Sharing cookies between applications¶

Web sites commonly consist of many individual web applications, all working together harmoniously. If an application developer wants to provide a good single-sign-on experience, he’ll often need all of the different web applications within the site to share authentication tickets between each other.

To support this scenario, the data protection stack allows sharing Katana cookie authentication and ASP.NET Core cookie authentication tickets.

Sharing authentication cookies between applications¶

To share authentication cookies between two different ASP.NET Core applications, configure each application that should share cookies as follows.

In your configure method use the CookieAuthenticationOptions to set up the data protection service for cookies and the AuthenticationScheme to match ASP.NET 4.X.

If you’re using identity:

app.AddIdentity<ApplicationUser, IdentityRole>(options =>
{
    options.Cookies.ApplicationCookie.AuthenticationScheme = "ApplicationCookie";
    options.Cookies.ApplicationCookie.DataProtectionProvider = DataProtectionProvider.Create(new DirectoryInfo(@"c:\shared-auth-ticket-keys\"));
});

If you’re using cookies directly:

app.UseCookieAuthentication(new CookieAuthenticationOptions
{
    DataProtectionProvider = DataProtectionProvider.Create(new DirectoryInfo(@"c:\shared-auth-ticket-keys\"))
});

When used in this manner, the DirectoryInfo should point to a key storage location specifically set aside for authentication cookies.

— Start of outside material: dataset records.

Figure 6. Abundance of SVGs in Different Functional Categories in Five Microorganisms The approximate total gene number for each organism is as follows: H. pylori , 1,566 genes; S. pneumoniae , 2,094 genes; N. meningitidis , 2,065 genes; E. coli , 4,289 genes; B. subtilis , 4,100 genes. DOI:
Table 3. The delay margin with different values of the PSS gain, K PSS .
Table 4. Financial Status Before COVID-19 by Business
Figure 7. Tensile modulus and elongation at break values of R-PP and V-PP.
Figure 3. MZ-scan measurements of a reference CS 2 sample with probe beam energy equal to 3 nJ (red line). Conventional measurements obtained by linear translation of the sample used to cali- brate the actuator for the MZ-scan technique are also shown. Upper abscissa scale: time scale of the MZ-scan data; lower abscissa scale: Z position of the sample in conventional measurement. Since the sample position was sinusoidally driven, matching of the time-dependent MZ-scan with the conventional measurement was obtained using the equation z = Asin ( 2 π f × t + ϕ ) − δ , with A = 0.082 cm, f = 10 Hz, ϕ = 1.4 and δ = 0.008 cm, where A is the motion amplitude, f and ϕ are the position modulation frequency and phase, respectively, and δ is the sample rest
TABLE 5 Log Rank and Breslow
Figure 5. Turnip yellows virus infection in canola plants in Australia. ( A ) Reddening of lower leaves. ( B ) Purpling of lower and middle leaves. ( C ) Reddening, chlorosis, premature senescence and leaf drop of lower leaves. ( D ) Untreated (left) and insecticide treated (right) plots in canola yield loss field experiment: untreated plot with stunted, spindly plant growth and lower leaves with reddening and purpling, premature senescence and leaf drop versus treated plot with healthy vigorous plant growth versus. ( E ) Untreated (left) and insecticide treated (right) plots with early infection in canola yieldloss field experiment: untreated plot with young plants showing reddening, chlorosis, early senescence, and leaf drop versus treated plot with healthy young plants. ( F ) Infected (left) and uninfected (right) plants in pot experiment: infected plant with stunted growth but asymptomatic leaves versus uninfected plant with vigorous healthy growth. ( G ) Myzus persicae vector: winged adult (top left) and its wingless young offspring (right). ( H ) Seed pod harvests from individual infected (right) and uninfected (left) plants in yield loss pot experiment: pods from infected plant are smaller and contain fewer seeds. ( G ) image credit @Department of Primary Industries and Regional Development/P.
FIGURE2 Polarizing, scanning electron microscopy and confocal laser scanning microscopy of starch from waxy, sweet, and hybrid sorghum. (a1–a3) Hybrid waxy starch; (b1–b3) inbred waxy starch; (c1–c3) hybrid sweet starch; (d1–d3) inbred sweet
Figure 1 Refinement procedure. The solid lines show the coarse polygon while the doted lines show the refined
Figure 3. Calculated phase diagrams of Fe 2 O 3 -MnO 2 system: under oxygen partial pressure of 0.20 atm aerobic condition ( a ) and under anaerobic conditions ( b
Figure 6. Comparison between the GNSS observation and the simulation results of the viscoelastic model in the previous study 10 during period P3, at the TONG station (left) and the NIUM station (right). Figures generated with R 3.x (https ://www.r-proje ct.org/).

The cookie authentication middleware will use the explicitly provided implementation of the DataProtectionProvider, which is now isolated from the data protection system used by other parts of the application. The application name is ignored (intentionally so, since you’re trying to get multiple applications to share payloads).

Caution

You should consider configuring the DataProtectionProvider such that keys are encrypted at rest, as in the below example.

app.UseCookieAuthentication(new CookieAuthenticationOptions
{
    DataProtectionProvider = DataProtectionProvider.Create(
        new DirectoryInfo(@"c:\shared-auth-ticket-keys\"),
        configure =>
        {
            configure.ProtectKeysWithCertificate("thumbprint");
        })
});

Sharing authentication cookies between ASP.NET 4.x and ASP.NET Core applications¶

ASP.NET 4.x applications which use Katana cookie authentication middleware can be configured to generate authentication cookies which are compatible with the ASP.NET Core cookie authentication middleware. This allows upgrading a large site’s individual applications piecemeal while still providing a smooth single sign on experience across the site.

Tip

You can tell if your existing application uses Katana cookie authentication middleware by the existence of a call to UseCookieAuthentication in your project’s Startup.Auth.cs. ASP.NET 4.x web application projects created with Visual Studio 2013 and later use the Katana cookie authentication middleware by default.

Note

Your ASP.NET 4.x application must target .NET Framework 4.5.1 or higher, otherwise the necessary NuGet packages will fail to install.

To share authentication cookies between your ASP.NET 4.x applications and your ASP.NET Core applications, configure the ASP.NET Core application as stated above, then configure your ASP.NET 4.x applications by following the steps below.

  1. Install the package Microsoft.Owin.Security.Interop into each of your ASP.NET 4.x applications.
  2. In Startup.Auth.cs, locate the call to UseCookieAuthentication, which will generally look like the following.
app.UseCookieAuthentication(new CookieAuthenticationOptions
{
    // ...
});
  1. Modify the call to UseCookieAuthentication as follows, changing the CookieName to match the name used by the ASP.NET Core cookie authentication middleware, and providing an instance of a DataProtectionProvider that has been initialized to a key storage location.
app.UseCookieAuthentication(new CookieAuthenticationOptions
{
    AuthenticationType = DefaultAuthenticationTypes.ApplicationCookie,
    CookieName = ".AspNetCore.Cookies",
    // CookiePath = "...", (if necessary)
    // ...
    TicketDataFormat = new AspNetTicketDataFormat(
        new DataProtectorShim(
            DataProtectionProvider.Create(new DirectoryInfo(@"c:\shared-auth-ticket-keys\"))
            .CreateProtector("Microsoft.AspNetCore.Authentication.Cookies.CookieAuthenticationMiddleware",
            "Cookies", "v2")))
});

The DirectoryInfo has to point to the same storage location that you pointed your ASP.NET Core application to and should be configured using the same settings.

The ASP.NET 4.x and ASP.NET Core applications are now configured to share authentication cookies.

Note

You’ll need to make sure that the identity system for each application is pointed at the same user database. Otherwise the identity system will produce failures at runtime when it tries to match the information in the authentication cookie against the information in its database.